Since scale and diversity are critical to capability training and generalization, I argue they are for alignment as well. The natural way to increase both is polling as many people in the world as possible on AI behavior scenarios, not quite the ideal of Eliezer’s CEV but obtainable. Critically however, we do not average opinions, but keep each distinct.
If each individual desired outcome(wish) is represented by a vector v_i, greatly simplifying we can decompose v_i into two directions:
h_i—how much this wish benefits humanity
s_i—how much this wish benefits the self
Combining all vectors, I would hope selfish directions tend to cancel out, while humanity beneficial vectors aggregate. Of course, only assuming each wish is net humanity positive. Any entity wishing to align an AI to itself naturally conflicts against every other entity with the same wish.
I’m not sure how this alignment dataset would be implemented. I’m not a huge fan, but the concept is similar to a blockchain coordinating untrusting actors, with each block storing a file. Each block depositor pays a minimum gas fee but also critically can burn any amount of money to scale the influence of their block in the training dataset. The chain becomes a growing dataset of humanity’s alignment wishes.

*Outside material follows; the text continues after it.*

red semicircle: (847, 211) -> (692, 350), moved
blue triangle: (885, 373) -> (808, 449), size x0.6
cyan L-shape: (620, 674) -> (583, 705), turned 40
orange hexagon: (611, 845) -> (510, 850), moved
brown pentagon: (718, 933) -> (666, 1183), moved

At training time we can still use RLAIF. For a generated response, we sample many individual wishes from the dataset, and use a LLM judge or embedding model to score the response’s alignment against each wish scaled by magnitude, then average the scores. Ideally would want more elegant mechanism closer to pretraining than a reward model.
There are some good incentives:
The blockchain is maximally inspectable, with powerful actors working against each other.

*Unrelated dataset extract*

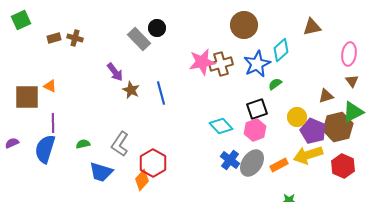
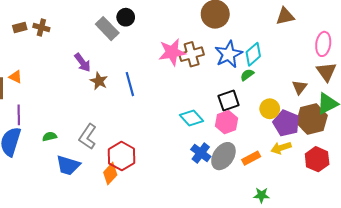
cyan diamond: (281, 50) -> (253, 54), moved
brown triangle: (352, 81) -> (326, 72), size x1.5
brown triangle: (326, 96) -> (300, 87), turned -35
yellow arrow: (308, 155) -> (281, 148), size x0.7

Although the participation cost floor is minimal, real influence requires skin in the game via token burn.
People can copy and adapt blocks to their exact view, instead of voting for a representative of some of their views.
Game theory somewhat discourages “wasting” money on obvious cancellable directions
Content is public, but authorship is private. Social discourse pressures future blocks towards defensible positions.
Private authorship supports dissenting opinions from inside a controlling social structure like government, company, or even family.
Blockchain transactions are timestamped if recency should be prioritized.
Attempting to address negative incentives:
Influence is pure wealth, not the individual identity e.g. worldcoin. However, ensuring no manipulation between identity verification and submission is very difficult. Also, identity based systems tend to emphasize routing manipulation though proxies instead.
Wealthy actors have greater influence and will collude, but I would argue this already happens, just not as visibly, similar to Polymarket insider trading.
The dataset is naturally biased towards countries with internet access and tech savvy individuals, but the current situation is that people not in those groups already had minimal impact on AI policy.
Without individual identity, blocks are the atomic unit and must be diverse enough to cancel out noise.
I’ve likely missed many gaps and would greatly appreciate feedback.